• Sexta-feira, 24 de abril de 2026

Presidente da Copasa admite desgaste na relação da companhia com municípios

De acordo com Marília Melo, a empresa pública, que está prestes a ser privatizada, tem trabalhado para melhorar o diálogo com prefeitos, especialmente os de cidades do interior de Minas

A presidente da Copasa, Marília Melo, admitiu, durante um encontro com prefeitos promovido pela Associação Mineira de Municípios (AMM) nesta quinta-feira (23), que a companhia precisa melhorar a relação com as prefeituras.

Na reunião, que aconteceu em Belo Horizonte, diversos prefeitos e representantes das prefeituras afirmaram que todo o processo envolvendo a privatização da empresa pública tem ocorrido com falta de transparência.

Muitos dos municípios presentes possuem situações judiciais e legais com a Copasa. As situações apresentadas são as mais diversas: contratos vencidos, processos na Justiça, precariedade na prestação do serviço, entre outras.

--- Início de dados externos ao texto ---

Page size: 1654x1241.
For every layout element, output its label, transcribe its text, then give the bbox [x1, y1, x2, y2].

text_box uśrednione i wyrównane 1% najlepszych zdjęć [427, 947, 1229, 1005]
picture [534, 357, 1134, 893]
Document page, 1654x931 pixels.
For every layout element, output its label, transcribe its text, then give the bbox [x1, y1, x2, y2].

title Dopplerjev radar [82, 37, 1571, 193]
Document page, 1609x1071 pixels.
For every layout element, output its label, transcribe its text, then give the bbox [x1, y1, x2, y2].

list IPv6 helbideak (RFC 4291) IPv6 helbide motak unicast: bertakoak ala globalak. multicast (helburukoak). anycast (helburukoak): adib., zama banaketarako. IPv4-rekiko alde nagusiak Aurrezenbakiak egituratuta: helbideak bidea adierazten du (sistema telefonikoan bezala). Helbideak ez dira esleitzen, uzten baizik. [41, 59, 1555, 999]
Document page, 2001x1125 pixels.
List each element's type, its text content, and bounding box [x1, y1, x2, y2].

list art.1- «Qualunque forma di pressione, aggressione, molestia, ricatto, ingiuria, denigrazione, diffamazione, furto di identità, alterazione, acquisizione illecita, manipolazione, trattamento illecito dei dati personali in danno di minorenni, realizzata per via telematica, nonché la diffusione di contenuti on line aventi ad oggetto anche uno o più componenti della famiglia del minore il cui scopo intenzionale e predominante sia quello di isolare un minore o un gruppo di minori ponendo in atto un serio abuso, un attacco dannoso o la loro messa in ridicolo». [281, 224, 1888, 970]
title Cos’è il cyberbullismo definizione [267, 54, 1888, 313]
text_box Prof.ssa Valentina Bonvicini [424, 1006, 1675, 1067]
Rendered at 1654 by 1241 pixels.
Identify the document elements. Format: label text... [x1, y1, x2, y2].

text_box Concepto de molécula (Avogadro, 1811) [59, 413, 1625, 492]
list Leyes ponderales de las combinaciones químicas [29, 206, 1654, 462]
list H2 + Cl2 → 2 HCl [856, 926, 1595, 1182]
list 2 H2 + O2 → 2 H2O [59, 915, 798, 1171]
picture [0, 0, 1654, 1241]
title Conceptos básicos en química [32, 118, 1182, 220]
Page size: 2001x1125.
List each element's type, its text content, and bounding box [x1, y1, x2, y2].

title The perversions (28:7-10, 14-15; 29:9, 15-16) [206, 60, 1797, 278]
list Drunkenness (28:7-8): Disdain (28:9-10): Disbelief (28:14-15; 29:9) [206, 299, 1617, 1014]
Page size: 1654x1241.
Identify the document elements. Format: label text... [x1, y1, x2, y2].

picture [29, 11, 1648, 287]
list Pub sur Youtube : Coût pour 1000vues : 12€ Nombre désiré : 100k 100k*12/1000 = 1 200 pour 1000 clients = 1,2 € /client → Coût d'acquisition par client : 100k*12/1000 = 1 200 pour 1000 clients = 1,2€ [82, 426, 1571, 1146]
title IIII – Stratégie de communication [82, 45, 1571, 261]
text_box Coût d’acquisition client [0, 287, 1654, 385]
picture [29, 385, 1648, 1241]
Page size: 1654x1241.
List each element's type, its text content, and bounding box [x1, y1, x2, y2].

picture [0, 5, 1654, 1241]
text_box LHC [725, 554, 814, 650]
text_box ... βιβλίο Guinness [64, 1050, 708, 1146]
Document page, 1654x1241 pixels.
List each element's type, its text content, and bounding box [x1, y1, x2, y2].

A presidente da companhia pediu que as demandas específicas de cada município fossem enviadas pelos gestores, mas reconheceu um desgaste na relação ao longo dos últimos anos.

Em conversa com jornalistas, ela afirmou que a Copasa tem buscado, nos últimos meses, se aproximar das prefeituras e pretende intensificar as discussões por meio da AMM. "Nós realmente queremos entender quais são as dificuldades para que possamos fazer uma grande mudança estrutural na gestão da companhia, no entendimento dos nossos clientes”", disse.

A AMM e a Copasa anunciaram, nesta quinta-feira, a antecipação de valores do Fundo Municipal de Saneamento que seriam pagos de forma parcelada até 2028.

De acordo com a empresa pública, o montante pode superar R$ 350 milhões.

A condição, no entanto, é que as prefeituras substituam seus contratos atuais por modelos alinhados ao Novo Marco do Saneamento, especialmente visando ao cenário de desestatização.

Os municípios poderão receber antecipadamente os recursos referentes ao período entre setembro de 2026 e dezembro de 2028.

Esses pagamentos serão feitos em duas parcelas: uma em outubro de 2026 e outra em março de 2027, previstas para data posterior ao processo de privatização da Copasa.

A negociação entre a AMM e a Copasa ainda prevê a possibilidade de adiar para 2029 o início da cobrança de tarifas relacionadas ao serviço de esgoto.